(Document extract begins)

But in the US it's a bunch of weirdness, and it's from Idpol. I don't know if you could avoid it-- India obviously doesn't want to avoid it completely, but another idea is to not have the arbitrary eliteness be a thing. I used to believe in something like it, believing that only certain Swedish universities were okay (and that's probably still true for education), and then a bunch of Germans who wanted to be professors got jobs at the ones I thought were shitty and started doing good research and suddenly you ended up with places like Örebro, which I had regarded as 'what even is this' producing real science. I think the Germans are right and that a distributed less status-based university system is sensible.
Would you say the same about Independent University of Moscow or about or the ETH? At least IUM is obviously better than Harvard. I don't have specifics about Harvard people, but I know that the Chalmers people I know have a higher average level than the Ivy League (none from Harvard) people I know. I have no comparison of the KTH people and the Chalmers people, but in theory the KTH people should be better, because I've never been in a workplace with both the KTH people and the ivy league people, so I can't compare them.
The core thing though, is that people in the US who want to get into these schools have to do hoop jumping. For these Swedish schools hoop jumping makes no sense, because you'll get in if you're academically sound enough, so you can actually focus on academic soundness, so you do.

(Document extract ends)
(Extracted information begins)

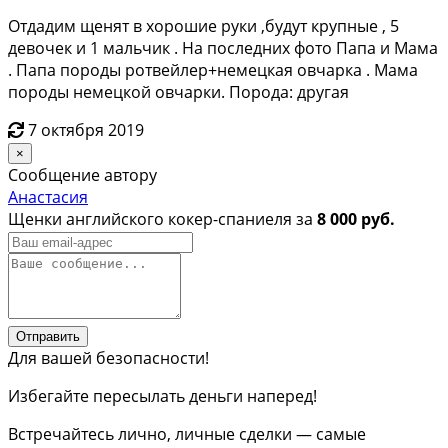
Отдадим щенят в хорошие руки ,будут крупные , 5
девочек и 1 мальчик . На последних фото Папа и Мама
. Папа породы ротвейлер+немецкая овчарка . Мама
породы немецкой овчарки. Порода: другая
7 октября 2019
×
Сообщение автору
Анастасия
Щенки английского кокер-спаниеля за
8 000 руб.
Отправить
Для вашей безопасности!
Избегайте пересылать деньги наперед!
Встречайтесь лично, личные сделки — самые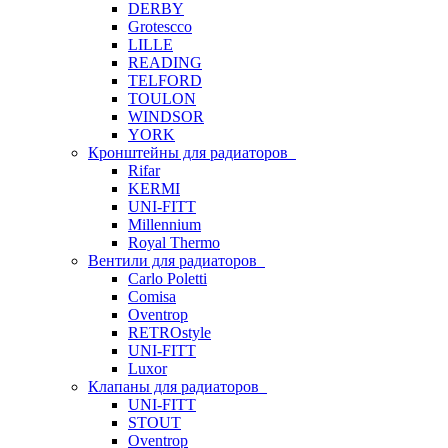
DERBY
Grotescco
LILLE
READING
TELFORD
TOULON
WINDSOR
YORK
Кронштейны для радиаторов
Rifar
KERMI
UNI-FITT
Millennium
Royal Thermo
Вентили для радиаторов
Carlo Poletti
Comisa
Oventrop
RETROstyle
UNI-FITT
Luxor
Клапаны для радиаторов
UNI-FITT
STOUT
Oventrop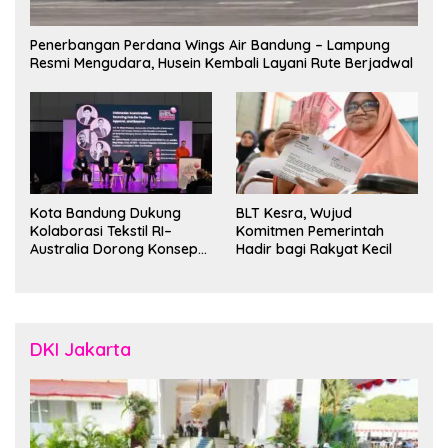
Penerbangan Perdana Wings Air Bandung – Lampung
Resmi Mengudara, Husein Kembali Layani Rute Berjadwal
Kota Bandung Dukung
BLT Kesra, Wujud
Kolaborasi Tekstil RI–
Komitmen Pemerintah
Australia Dorong Konsep
Hadir bagi Rakyat Kecil
“Designed in Australia,
Crafted in Indonesia”
DKI Jakarta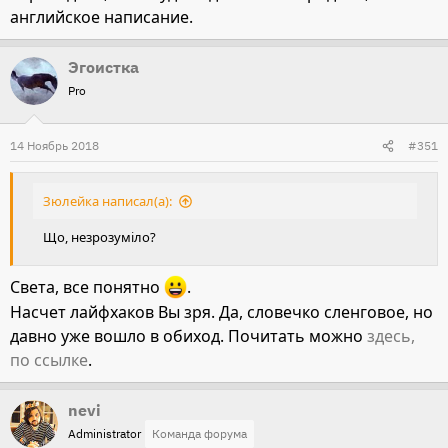
английское написание.
Эгоистка
Pro
14 Ноябрь 2018
#351
Зюлейка написал(а):
Що, незрозуміло?
Света, все понятно
.
Насчет лайфхаков Вы зря. Да, словечко сленговое, но
давно уже вошло в обиход. Почитать можно
здесь,
по ссылке
.
nevi
Administrator
Команда форума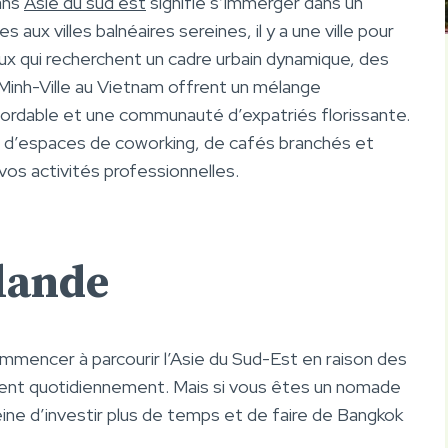
ans
Asie du sud est
signifie s’immerger dans un
ux villes balnéaires sereines, il y a une ville pour
eux qui recherchent un cadre urbain dynamique, des
Minh-Ville au Vietnam offrent un mélange
ordable et une communauté d’expatriés florissante.
 d’espaces de coworking, de cafés branchés et
os activités professionnelles.
lande
mmencer à parcourir l’Asie du Sud-Est en raison des
ssent quotidiennement. Mais si vous êtes un nomade
peine d’investir plus de temps et de faire de Bangkok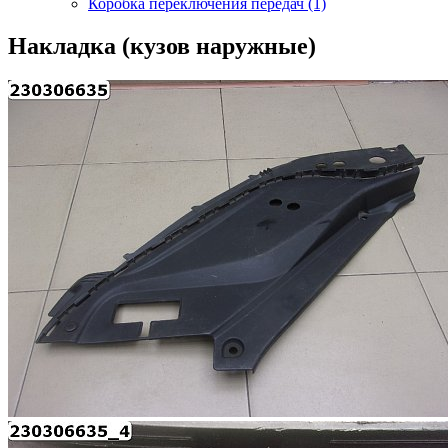
Коробка переключения передач (1)
Накладка (кузов наружные)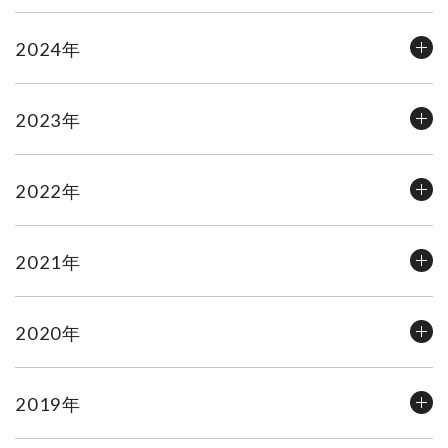
2024年
2023年
2022年
2021年
2020年
2019年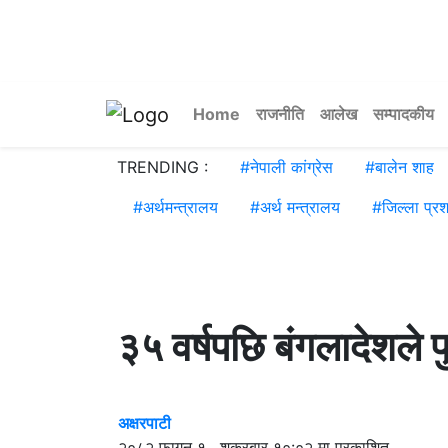
Home
राजनीति
आलेख
सम्पादकीय
TRENDING :
#
नेपाली कांग्रेस
#
बालेन शाह
#
अर्थमन्त्रालय
#
अर्थ मन्त्रालय
#
जिल्ला प्र
३५ वर्षपछि बंगलादेशले पु
अक्षरपाटी
२०८२ फागुन १ , शुक्रबार १०:०२ मा प्रकाशित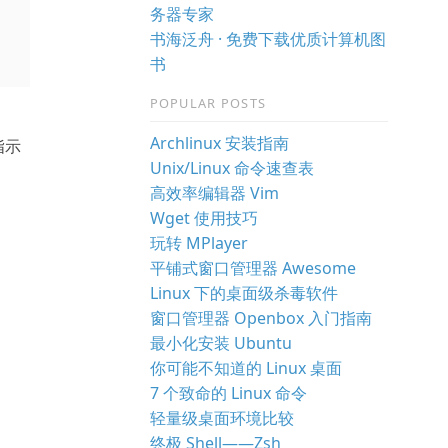
务器专家
书海泛舟 · 免费下载优质计算机图
书
POPULAR POSTS
Archlinux 安装指南
指示
Unix/Linux 命令速查表
高效率编辑器 Vim
Wget 使用技巧
玩转 MPlayer
平铺式窗口管理器 Awesome
Linux 下的桌面级杀毒软件
窗口管理器 Openbox 入门指南
最小化安装 Ubuntu
你可能不知道的 Linux 桌面
7 个致命的 Linux 命令
轻量级桌面环境比较
终极 Shell——Zsh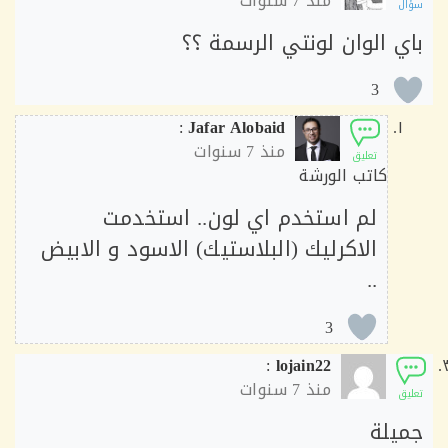
منذ
7 سنوات
ل
ي الوان لونتي الرسمة ؟؟
3
:
Jafar Alobaid
منذ
7 سنوات
تعليق
كاتب الورشة
لم استخدم اي لون.. استخدمت
الاكرليك (البلاستيك) الاسود و الابيض
..
3
:
lojain22
منذ
7 سنوات
ق
يلة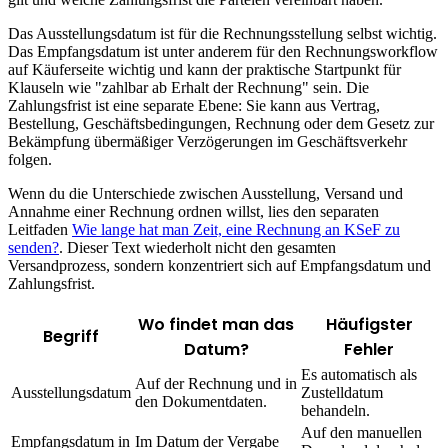
Das Ausstellungsdatum ist für die Rechnungsstellung selbst wichtig.
Das Empfangsdatum ist unter anderem für den Rechnungsworkflow
auf Käuferseite wichtig und kann der praktische Startpunkt für
Klauseln wie "zahlbar ab Erhalt der Rechnung" sein. Die
Zahlungsfrist ist eine separate Ebene: Sie kann aus Vertrag,
Bestellung, Geschäftsbedingungen, Rechnung oder dem Gesetz zur
Bekämpfung übermäßiger Verzögerungen im Geschäftsverkehr
folgen.
Wenn du die Unterschiede zwischen Ausstellung, Versand und
Annahme einer Rechnung ordnen willst, lies den separaten
Leitfaden
Wie lange hat man Zeit, eine Rechnung an KSeF zu
senden?
. Dieser Text wiederholt nicht den gesamten
Versandprozess, sondern konzentriert sich auf Empfangsdatum und
Zahlungsfrist.
Wo findet man das
Häufigster
Begriff
Datum?
Fehler
Es automatisch als
Auf der Rechnung und in
Ausstellungsdatum
Zustelldatum
den Dokumentdaten.
behandeln.
Auf den manuellen
Empfangsdatum in
Im Datum der Vergabe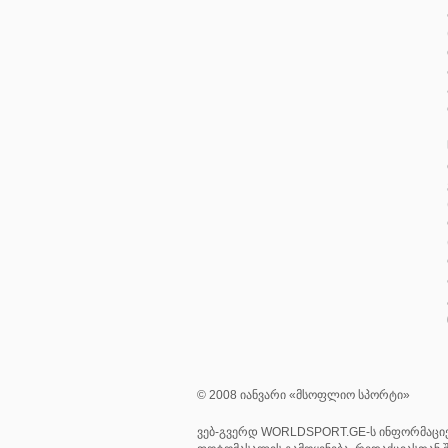
© 2008 იანვარი «მსოფლიო სპორტი»
ვებ-გვერდ WORLDSPORT.GE-ს ინფორმაციე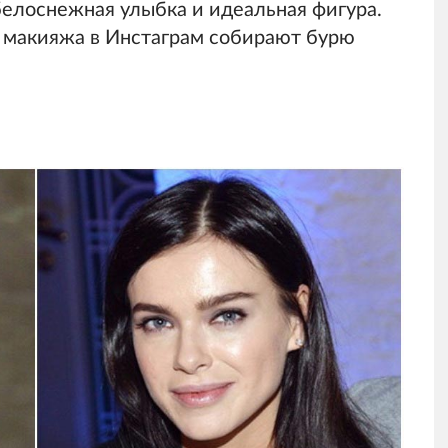
,белоснежная улыбка и идеальная фигура.
з макияжа в Инстаграм собирают бурю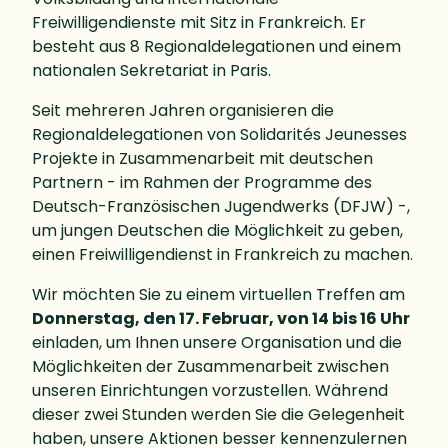
Freiwilligendienste mit Sitz in Frankreich. Er
besteht aus 8 Regionaldelegationen und einem
nationalen Sekretariat in Paris.
Seit mehreren Jahren organisieren die
Regionaldelegationen von Solidarités Jeunesses
Projekte in Zusammenarbeit mit deutschen
Partnern - im Rahmen der Programme des
Deutsch-Französischen Jugendwerks (DFJW) -,
um jungen Deutschen die Möglichkeit zu geben,
einen Freiwilligendienst in Frankreich zu machen.
Wir möchten Sie zu einem virtuellen Treffen am
Donnerstag, den 17. Februar, von 14 bis 16 Uhr
einladen, um Ihnen unsere Organisation und die
Möglichkeiten der Zusammenarbeit zwischen
unseren Einrichtungen vorzustellen. Während
dieser zwei Stunden werden Sie die Gelegenheit
haben, unsere Aktionen besser kennenzulernen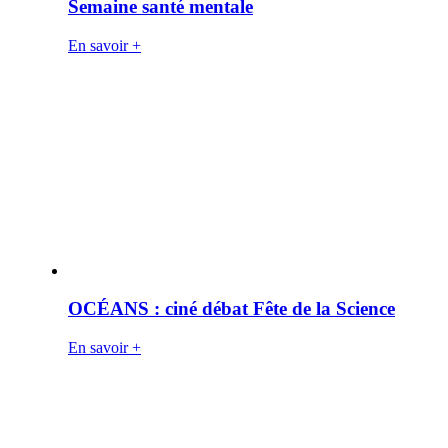
Semaine santé mentale
En savoir +
OCÉANS : ciné débat Fête de la Science
En savoir +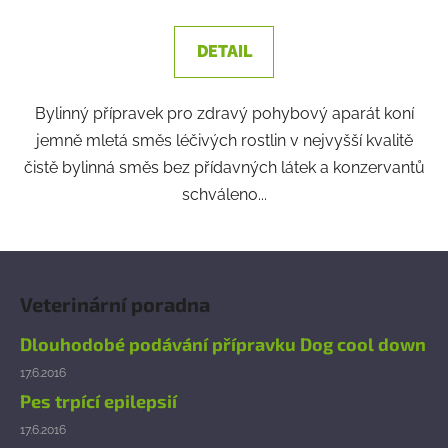
DETAIL
Bylinný přípravek pro zdravý pohybový aparát koní
jemně mletá směs léčivých rostlin v nejvyšší kvalitě
čistě bylinná směs bez přídavných látek a konzervantů
schváleno...
Z
á
Veterinární poradna
p
a
Dlouhodobé podávání přípravku Dog cool down
t
17.6.2016
í
Pes trpící epilepsií
17.6.2016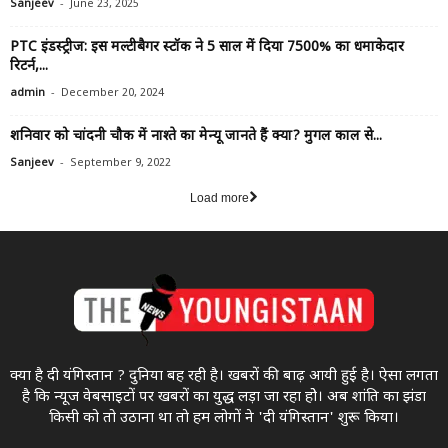
-
Sanjeev
June 23, 2025
PTC इंडस्ट्रीज: इस मल्टीबैगर स्टॉक ने 5 साल में दिया 7500% का धमाकेदार
रिटर्न,...
-
admin
December 20, 2024
शनिवार को चांदनी चौक में नाश्ते का मेन्यू जानते हैं क्या? मुगल काल से...
-
Sanjeev
September 9, 2022
Load more
क्या है दी यंगिस्तान ? दुनिया बह रही है। खबरों की बाढ़ आयी हुई है। ऐसा लगता
है कि न्यूज वेबसाइटों पर खबरों का युद्ध लड़ा जा रहा होे। अब शांति का झंडा
किसी को तो उठाना था ताे हम लोगों ने 'दी यंगिस्तान' शुरू किया।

(Extracted information ends)

Work instructions -
[A] In the post on university status, which Swedish university does the writer say they once regarded as "what even is this" before it began producing real science?
[B] Copy the section of the post on university status that starts with the words "The core thing" and ends after "soundness, so you do.".

Exercise solutions -
[A] Örebro.

[B]
The core thing though, is that people in the US who want to get into these schools have to do hoop jumping. For these Swedish schools hoop jumping makes no sense, because you'll get in if you're academically sound enough, so you can actually focus on academic soundness, so you do.